The worldwide COVID-19 pandemic and the ensuing shutdown of large gatherings put a temporary end to the way we traditionally experience performance and visual art. But creative people beget creative solutions, and there is no shortage of either at Stony Brook University’s Staller Center for the Arts and Paul W. Zuccaire Gallery, the Fine Arts wing of Staller Center.
“My staff and I have been calling our patrons during this crisis to check up on them, and each and every one has told us that they very much miss coming to the theater as it is a huge part of their health,” said Alan Inkles, director of the Staller Center for the Arts. “Many have specifically mentioned their ‘mental health,’ so clearly the arts are a necessity, especially during crisis.”
To help accommodate the Staller Center community during this difficult period, the Stony Brook Film Festival, presented by Island Federal, offers a series of award-winning short films from past Festivals. The shorts will be available for free online and will be released on Tuesdays and Fridays every week through June. The first film, 2015’s Italian Miracle, will be released on May 5 at 12 pm, followed by Venice later that week (subscribe here).
The Staller Center has also created a virtual Instrument Petting Zoo designed to help children learn about new instruments and develop a basic understanding of music.
The Paul W. Zuccaire Gallery has put forth similar efforts to accommodate fans of the fine arts.
“Losing the ability to connect with an audience in person in the Zuccaire Gallery has been really tough, especially on the student artists,” said Karen Levitov, director and curator of the Zuccaire Gallery. “For the graduate students, the MFA Thesis Exhibition is their final on-campus exhibition and a chance to showcase the artwork that they’ve been creating in their studios and to have a chance to talk with people about their work, so losing that is really heartbreaking.”
Though Levitov looks forward to the day when the Zuccaire Gallery reopens, in the meantime, the Gallery has worked to offer its art and interactive programs online and connect with its audience through digital means.
To accomplish this the Gallery has posted online the MFA Thesis Exhibition; a Connect With the Artists page that gives viewers an intimate behind-the-scenes profile of the artists and their creative processes; and an interactive and educational Art at Home page that lets art fans of all ages print out a coloring book of Zuccaire artwork, curate their own art gallery and get an introduction to quilting. The Senior Show and URECA Art Exhibition was launched on May 1, and the Senior Show Slide Slam will go live on May 7.
“The transition to an online exhibition has been a challenge, given the anticipation and work done over the last few months in preparation for a physical install,” said Master of Fine Arts candidate Joseph Santarpia, one of two artists exhibiting in “PRESENCE | ABSENCE,” the MFA thesis show of 2020. “It has been equally challenging to rationalize my emotional responses to the macro impact of the pandemic and the micro effect on our thesis show.”
Santarpia added that the many horrific stories he’s heard about the pandemic through social media, family and friends impacts not only his art, but also his being as an artist.
“It’s difficult to acknowledge my own personal frustrations when I compare my experience to the stress- and sorrow-ridden scenarios I’m hearing about,” he said. “All this has made me question the impact of my work and the significance of my place artistically and communally.”
However, Santarpia described the opportunity to connect with an audience digitally as “beneficial and satisfying,” and hopes that audiences continue to call upon their imaginative capacities when engaging with artists digitally.

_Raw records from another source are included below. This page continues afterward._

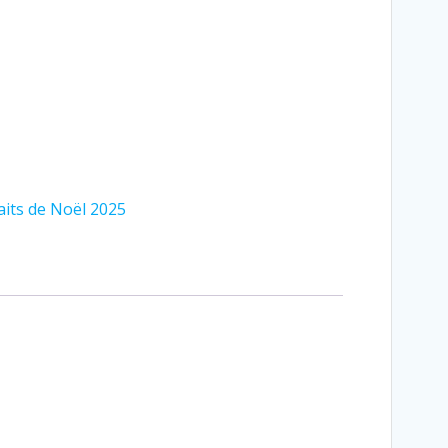
aits de Noël 2025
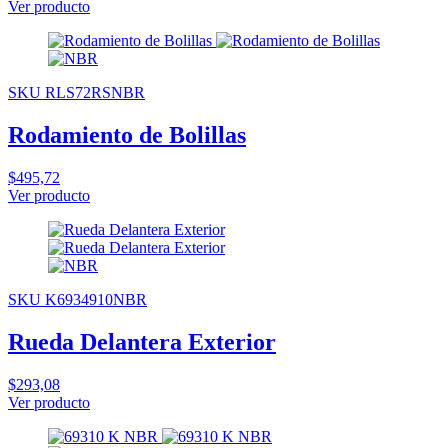
Ver producto
SKU RLS72RSNBR
Rodamiento de Bolillas
$495,72
Ver producto
SKU K6934910NBR
Rueda Delantera Exterior
$293,08
Ver producto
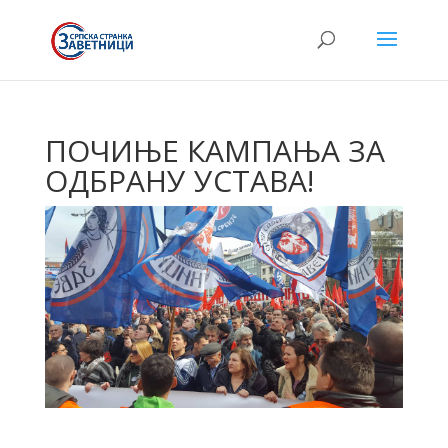
ПОЧИЊЕ КАМПАЊА ЗА
ОДБРАНУ УСТАВА!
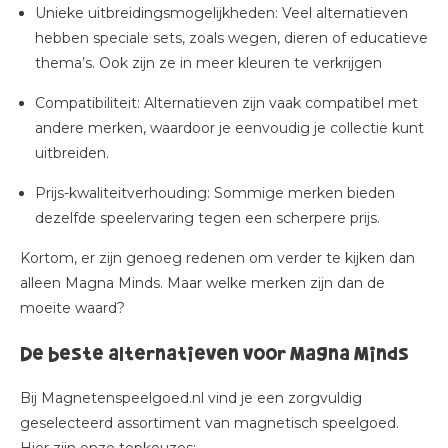
Unieke uitbreidingsmogelijkheden
: Veel alternatieven
hebben speciale sets, zoals wegen, dieren of educatieve
thema’s. Ook zijn ze in meer kleuren te verkrijgen
Compatibiliteit
: Alternatieven zijn vaak compatibel met
andere merken, waardoor je eenvoudig je collectie kunt
uitbreiden.
Prijs-kwaliteitverhouding
: Sommige merken bieden
dezelfde speelervaring tegen een scherpere prijs.
Kortom, er zijn genoeg redenen om verder te kijken dan
alleen Magna Minds. Maar welke merken zijn dan de
moeite waard?
De beste alternatieven voor Magna Minds
Bij Magnetenspeelgoed.nl vind je een zorgvuldig
geselecteerd assortiment van magnetisch speelgoed.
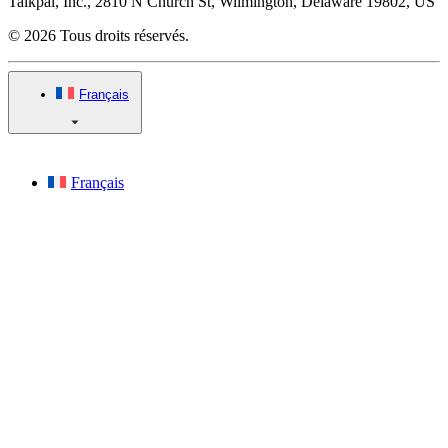
Talkpal, Inc., 2810 N Church St, Wilmington, Delaware 19802, US
© 2026 Tous droits réservés.
Français
Français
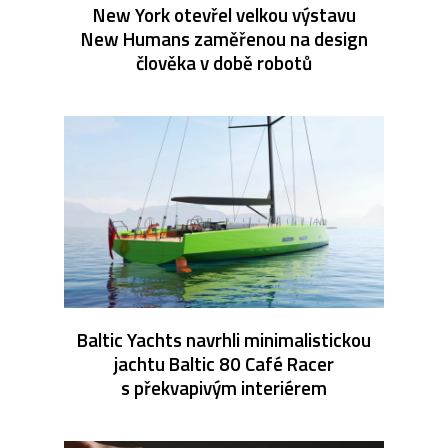
New York otevřel velkou výstavu
New Humans zaměřenou na design
člověka v době robotů
Baltic Yachts navrhli minimalistickou
jachtu Baltic 80 Café Racer
s překvapivým interiérem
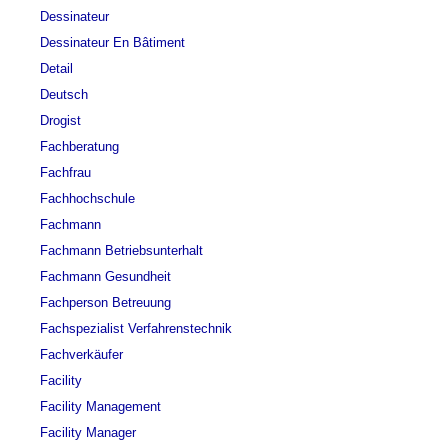
Dessinateur
Dessinateur En Bâtiment
Detail
Deutsch
Drogist
Fachberatung
Fachfrau
Fachhochschule
Fachmann
Fachmann Betriebsunterhalt
Fachmann Gesundheit
Fachperson Betreuung
Fachspezialist Verfahrenstechnik
Fachverkäufer
Facility
Facility Management
Facility Manager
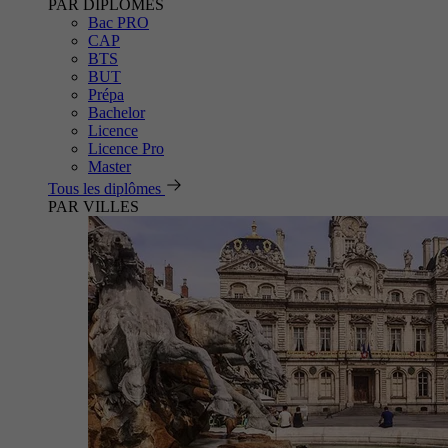
PAR DIPLÔMES
Bac PRO
CAP
BTS
BUT
Prépa
Bachelor
Licence
Licence Pro
Master
Tous les diplômes
PAR VILLES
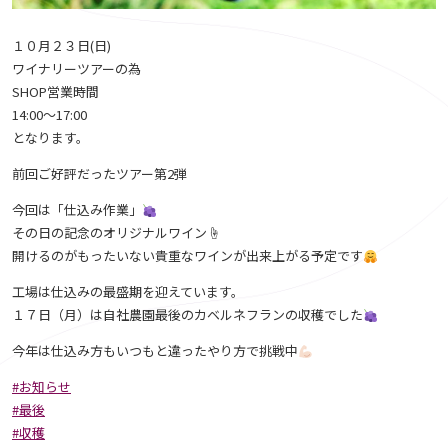
１０月２３日(日)
ワイナリーツアーの為
SHOP営業時間
14:00〜17:00
となります。
前回ご好評だったツアー第2弾
今回は「仕込み作業」
その日の記念のオリジナルワイン☝️
開けるのがもったいない貴重なワインが出来上がる予定です
工場は仕込みの最盛期を迎えています。
１７日（月）は自社農園最後のカベルネフランの収穫でした
今年は仕込み方もいつもと違ったやり方で挑戦中
#お知らせ
#最後
#収穫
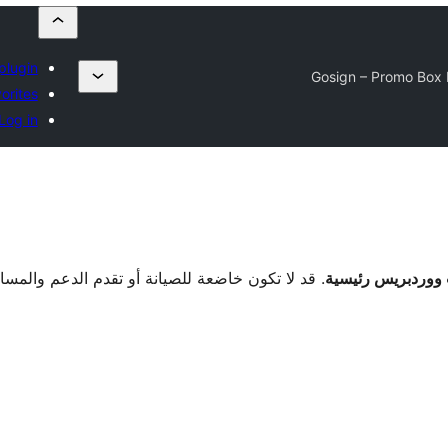
plugin
Gosign – Promo Box 
orites
Log in
. قد لا تكون خاضعة للصيانة أو تقدم الدعم والمس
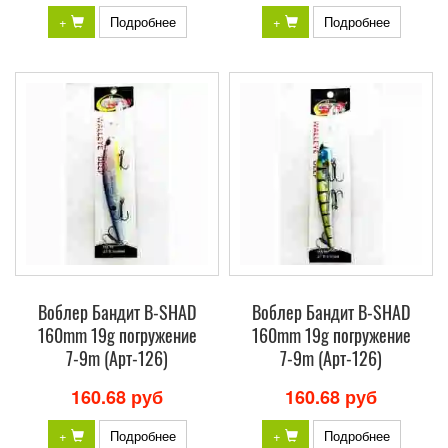
+
Подробнее
+
Подробнее
Воблер Бандит B-SHAD
Воблер Бандит B-SHAD
160mm 19g погружение
160mm 19g погружение
7-9m (Арт-126)
7-9m (Арт-126)
160.68 руб
160.68 руб
+
Подробнее
+
Подробнее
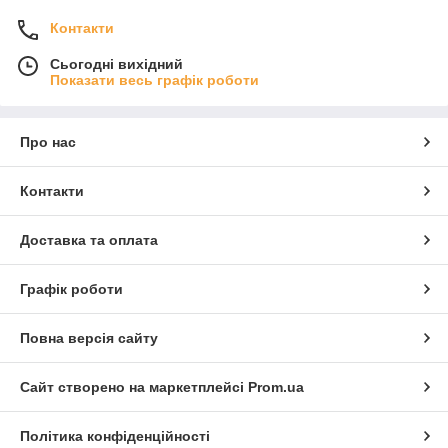
Контакти
Сьогодні вихідний
Показати весь графік роботи
Про нас
Контакти
Доставка та оплата
Графік роботи
Повна версія сайту
Сайт створено на маркетплейсі
Prom.ua
Політика конфіденційності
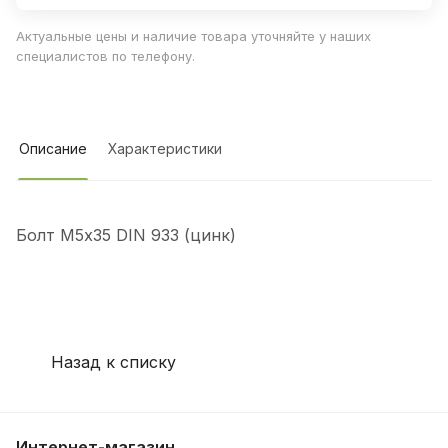
Актуальные цены и наличие товара уточняйте у наших
специалистов по телефону.
Описание
Характеристики
Болт М5х35 DIN 933 (цинк)
Назад к списку
Интернет-магазин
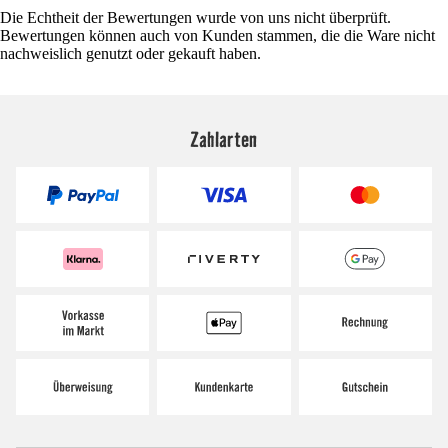
Die Echtheit der Bewertungen wurde von uns nicht überprüft.
Bewertungen können auch von Kunden stammen, die die Ware nicht
nachweislich genutzt oder gekauft haben.
Zahlarten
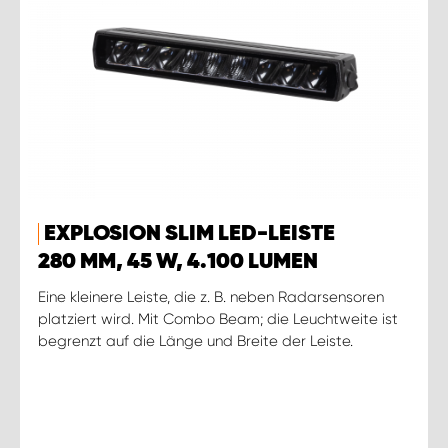
EXPLOSION SLIM LED-LEISTE
280 MM, 45 W, 4.100 LUMEN
Eine kleinere Leiste, die z. B. neben Radarsensoren
platziert wird. Mit Combo Beam; die Leuchtweite ist
begrenzt auf die Länge und Breite der Leiste.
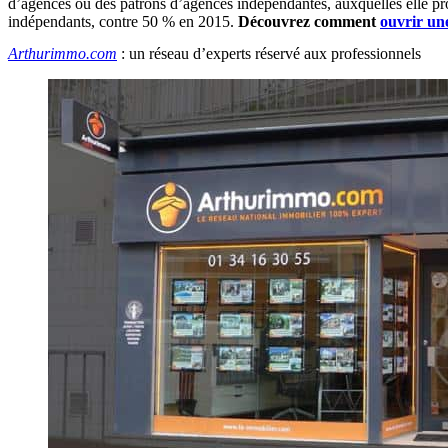
d’agences ou des patrons d’agences indépendantes, auxquelles elle p
indépendants, contre 50 % en 2015.
Découvrez comment
ouvrir un
Arthurimmo.com
: un réseau d’experts réservé aux professionnels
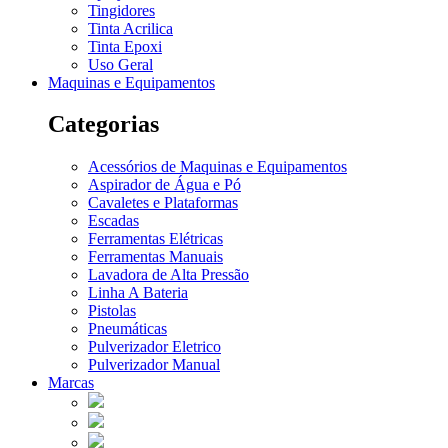
Tingidores
Tinta Acrilica
Tinta Epoxi
Uso Geral
Maquinas e Equipamentos
Categorias
Acessórios de Maquinas e Equipamentos
Aspirador de Água e Pó
Cavaletes e Plataformas
Escadas
Ferramentas Elétricas
Ferramentas Manuais
Lavadora de Alta Pressão
Linha A Bateria
Pistolas
Pneumáticas
Pulverizador Eletrico
Pulverizador Manual
Marcas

The fact that his artist talk aired live over Zoom to an international audience of more than 100 people offers an early glimmer of optimism.
The Simons Center for Geometry and Physics and the C.N. Yang Institute are also testing the digital waters as a learning tool, presenting a virtual reading of the winning plays in the Science Playwriting Competition on Monday, May 11.
The competition, which is co-sponsored by the Simons Center and the Yang Institute, along with partial funding through the National Science Foundation, brings science and theater together in hopes of finding new and innovative ways of teaching, learning and thinking; explaining complex scientific concepts to the general public; and providing “out-of-the-box” inspiration to writers.
“The fact that the world has been glued to their TV’s over the past month looking for music, theater, dance and anything else they can watch in between watching hours of coronavirus news, clearly shows how important it is during a crisis,” said Inkles. “The arts lift our spirits and provide such a wonderful outlet for our children, especially during these times. We’re all working to do what we can to enable that.”